_REQUIREMENT_
Copy the records word for word, omitting all pictures.
==================================================
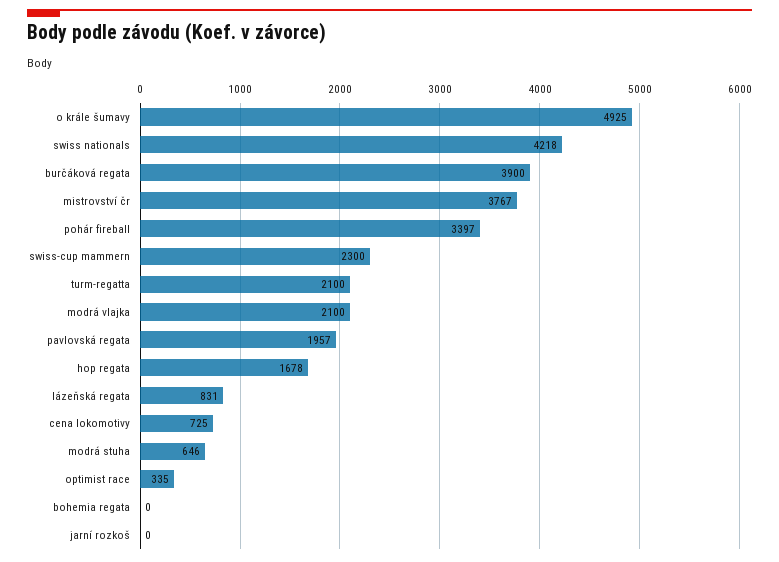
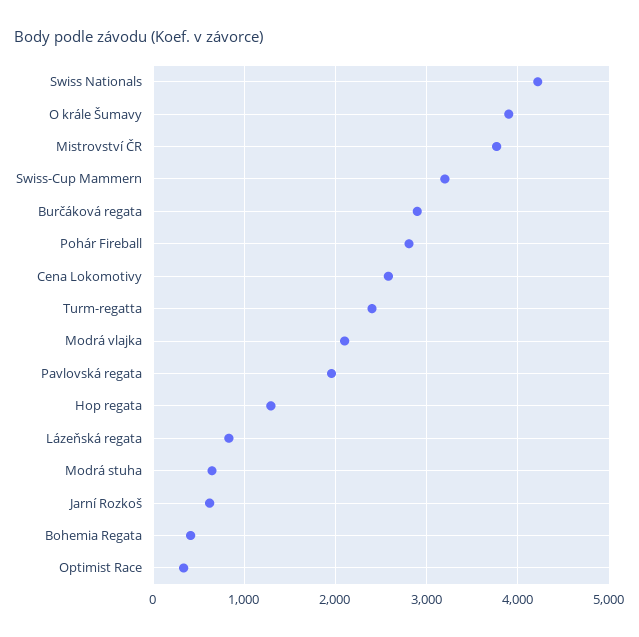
  {
-   "o krále šumavy": 4925,
+   "o krále šumavy": 3900,
    "swiss nationals": 4218,
-   "burčáková regata": 3900,
+   "burčáková regata": 2900,
    "mistrovství čr": 3767,
-   "pohár fireball": 3397,
+   "pohár fireball": 2800,
-   "swiss-cup mammern": 2300,
+   "swiss-cup mammern": 3200,
-   "turm-regatta": 2100,
+   "turm-regatta": 2400,
    "modrá vlajka": 2100,
    "pavlovská regata": 1957,
-   "hop regata": 1678,
+   "hop regata": 1300,
    "lázeňská regata": 831,
-   "cena lokomotivy": 725,
+   "cena lokomotivy": 2600,
    "modrá stuha": 646,
    "optimist race": 335,
-   "bohemia regata": 0,
+   "bohemia regata": 400,
-   "jarní rozkoš": 0
+   "jarní rozkoš": 600
  }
==================================================
_ANSWER AREA_
  {
-   "o krále šumavy": 4925,
+   "o krále šumavy": 3900,
    "swiss nationals": 4218,
-   "burčáková regata": 3900,
+   "burčáková regata": 2900,
    "mistrovství čr": 3767,
-   "pohár fireball": 3397,
+   "pohár fireball": 2800,
-   "swiss-cup mammern": 2300,
+   "swiss-cup mammern": 3200,
-   "turm-regatta": 2100,
+   "turm-regatta": 2400,
    "modrá vlajka": 2100,
    "pavlovská regata": 1957,
-   "hop regata": 1678,
+   "hop regata": 1300,
    "lázeňská regata": 831,
-   "cena lokomotivy": 725,
+   "cena lokomotivy": 2600,
    "modrá stuha": 646,
    "optimist race": 335,
-   "bohemia regata": 0,
+   "bohemia regata": 400,
-   "jarní rozkoš": 0
+   "jarní rozkoš": 600
  }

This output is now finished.